Covid-19: Confidentiality agreements allow antibody test manufacturers to withhold evaluation resultsBMJ 2020; 369 doi: https://doi.org/10.1136/bmj.m1816 (Published 04 May 2020) Cite this as: BMJ 2020;369:m1816
Commercial agreements between the UK government and manufacturers of covid-19 antibody tests are allowing the latter to control whether evaluation results of their products are made publicly available.
This matter came to light when a pre-print paper1 assessing nine different antibody tests for covid-19 was published with the names of the tests anonymised. The paper reported that none of the devices were adequate, with sensitivity ranging from 55 to 70% and specificity from 95 to 100%. This was against the Medicines and Healthcare Products Regulatory Agency’s 98% specificity target, which is high because of the risk false positive results could pose if these tests were used to ease lockdown.
The study, conducted by the National Covid Testing Scientific Advisory Panel, said, “Individual manufacturers did not approve release of device level data, so device names are anonymised.”
This has raised serious concerns over how much power the manufacturing companies—who have a financial interest in their product selling well—should have in determining what information is or is not made public.
Speaking on the BMJ Talk Evidence podcast, Jon Deeks, professor of biostatistics at the University of Birmingham, said, “That seems close to immorally wrong—that the world now cannot tell what tests there were in that study. It was a well done study, it was paid for with taxpayers money, but the only people who know what tests were in that study are the people in the UK government and probably the researchers, and they are bound by confidentiality not to let the rest of the world know what tests were actually evaluated.”

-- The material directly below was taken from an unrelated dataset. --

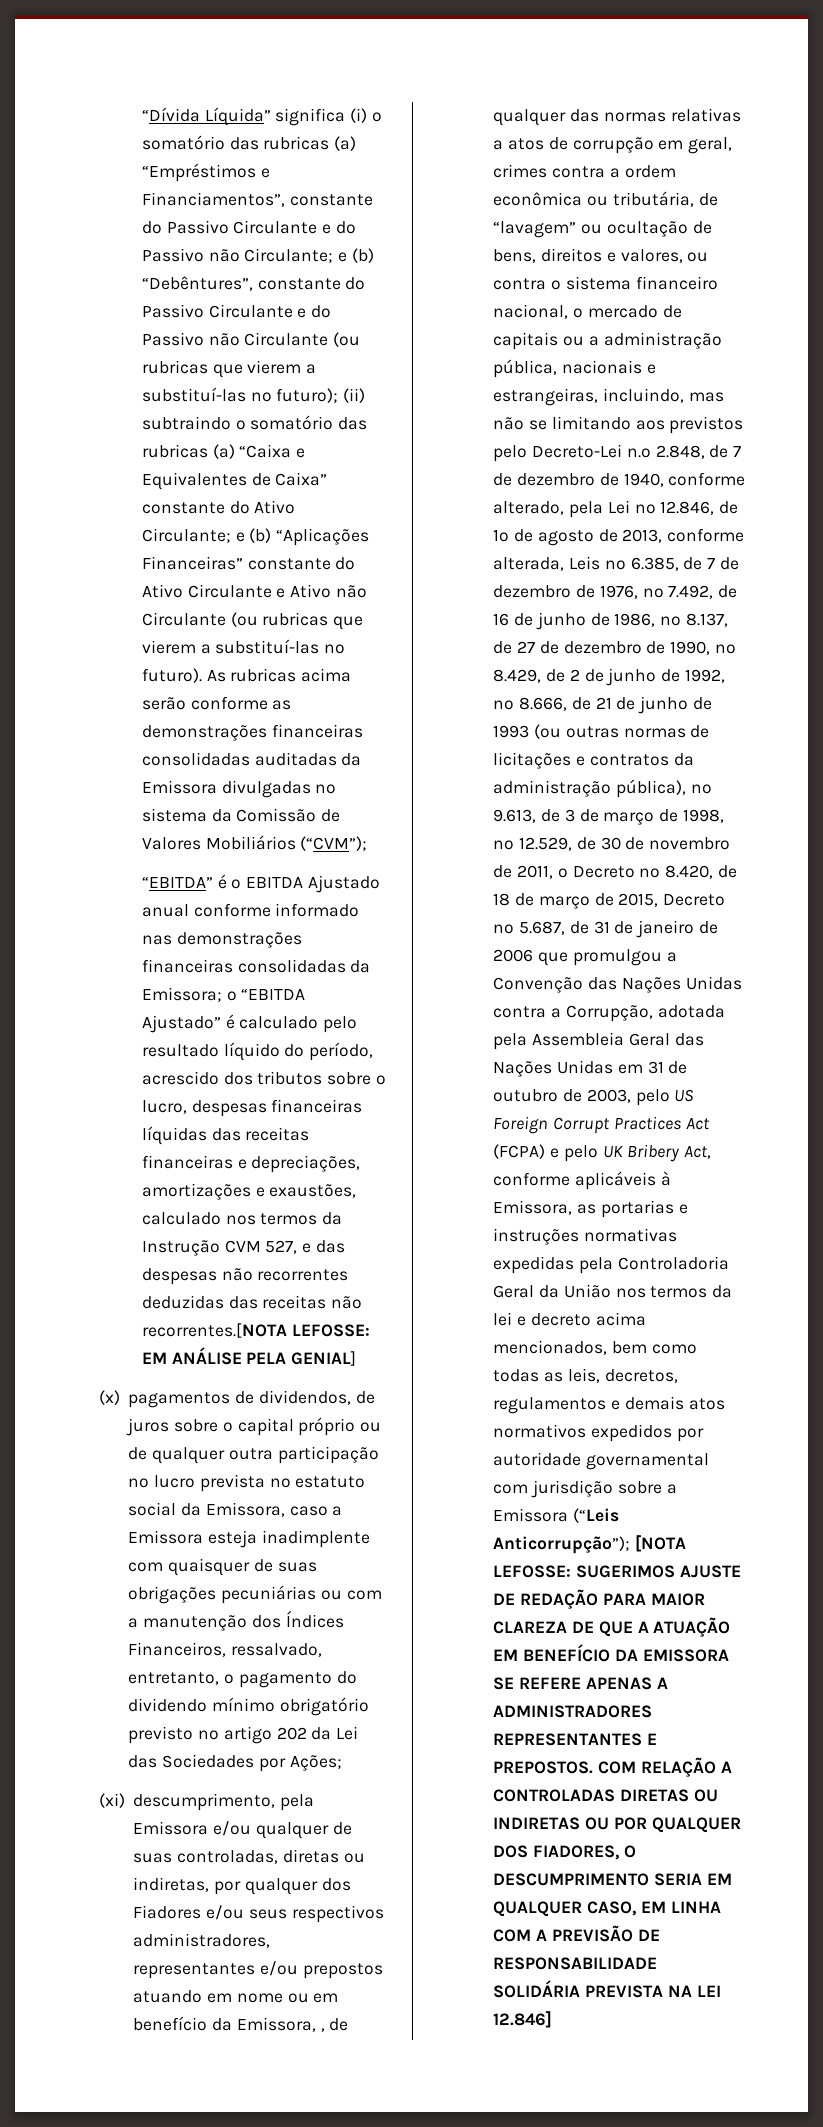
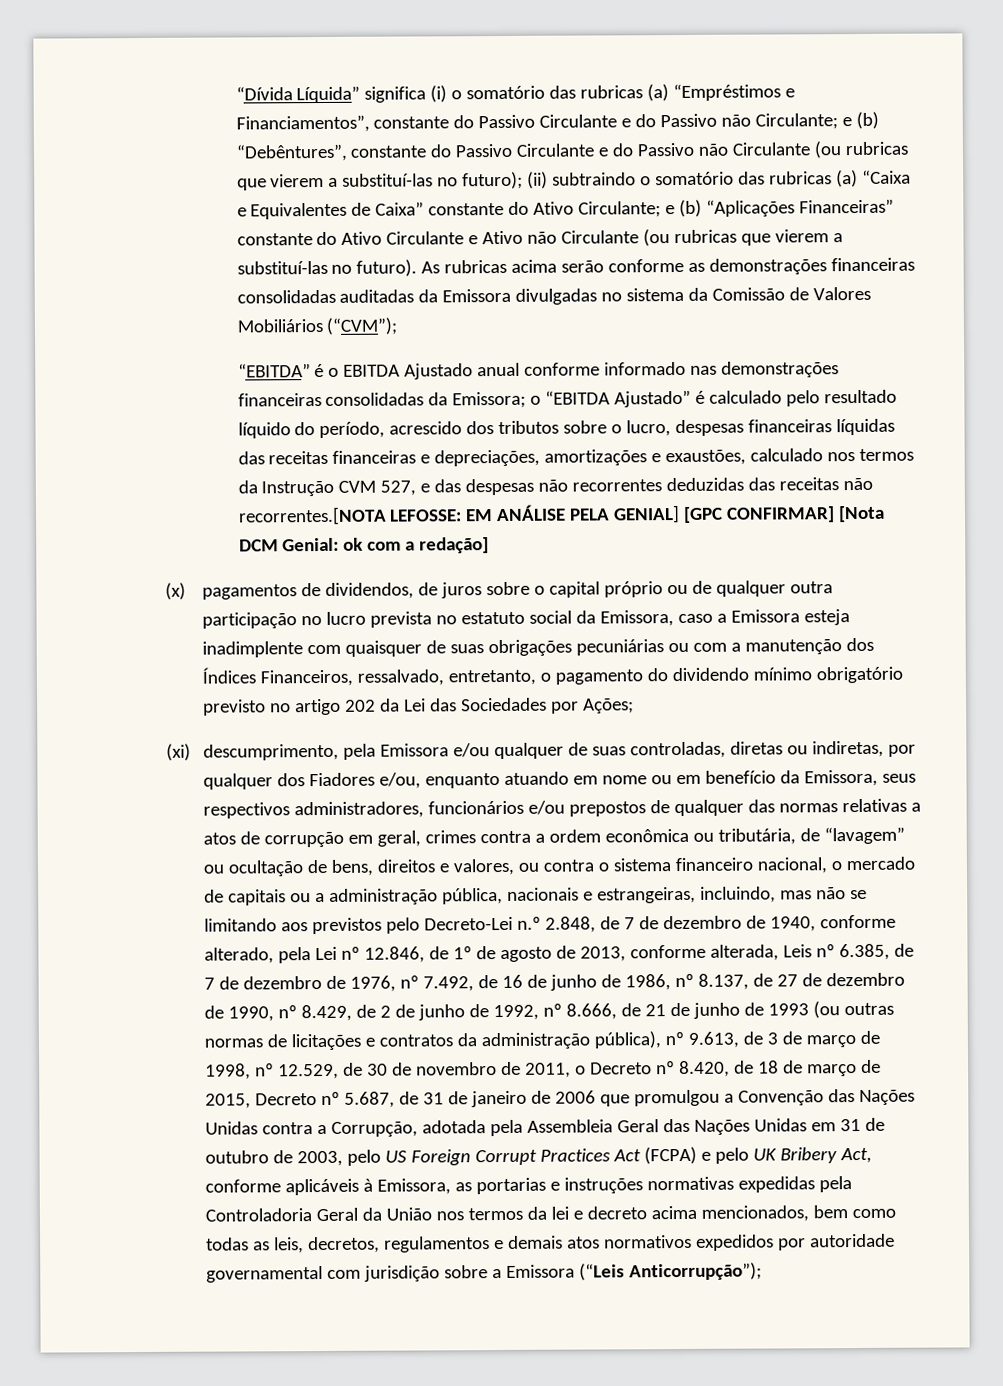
(357, 1358) none -> [683,505,886,523] [238,537,490,554] [GPC CONFIRMAR] [Nota DCM Genial: ok com a redação]
[206,1905,384,1923] [133,1933,271,1948] [133,1961,383,1979] e/ou seus respectivos administradores, representantes e/ou prepostos -> [378,772,500,789] e/ou, enquanto
[320,2028,325,2032] , -> [881,773,916,783] [202,800,646,819] seus respectivos administradores, funcionários e/ou prepostos
[635,1535,687,1552] [493,1565,741,1578] [493,1589,705,1610] [493,1617,731,1638] [493,1644,729,1662] [493,1677,668,1690] [493,1705,653,1718] [493,1733,658,1746] [493,1757,732,1778] [493,1789,718,1802] [493,1817,741,1833] [493,1845,636,1860] [493,1873,732,1886] [493,1901,721,1917] [493,1925,660,1942] [493,1957,658,1970] [493,1980,721,1998] [493,2011,553,2028] [NOTA LEFOSSE: SUGERIMOS AJUSTE DE REDAÇÃO PARA MAIOR CLAREZA DE QUE A ATUAÇÃO EM BENEFÍCIO DA EMISSORA SE REFERE APENAS A ADMINISTRADORES REPRESENTANTES E PREPOSTOS. COM RELAÇÃO A CONTROLADAS DIRETAS OU INDIRETAS OU POR QUALQUER DOS FIADORES, O DESCUMPRIMENTO SERIA EM QUALQUER CASO, EM LINHA COM A PREVISÃO DE RESPONSABILIDADE SOLIDÁRIA PREVISTA NA LEI 12.846] -> (762, 1271) none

He added, “Frankly, I can’t believe that we would think this is a reasonable way to behave—to let the test companies make the decision about whether information is published or not. We all know about publication bias, conflicts of interest. The biomarker companies are the only ones making money in this pandemic, and there is a lot of money to be made. We should not put them in a position where they are in charge of letting us know or not know the results of our studies. It should all be out there for us to understand.”
Deeks said that the regulatory processes for tests needs to be improved.
“The regulators now need to take a long look—often in the history of medicine when things have gone wrong we reflect on our regulation and see it’s lacking. I’m sure that we are at that point now with biomarker tests,” he said.
A spokesperson from the Department of Health and Social Care’s Office for Life Sciences confirmed to The BMJ that the names of the tests were withheld because of “commercial confidentiality.”
They said, “You will appreciate that we can’t share the details of all partners and providers of testing materials, as these are subject to commercially sensitive agreements, and in many cases subject to commercial confidentiality.”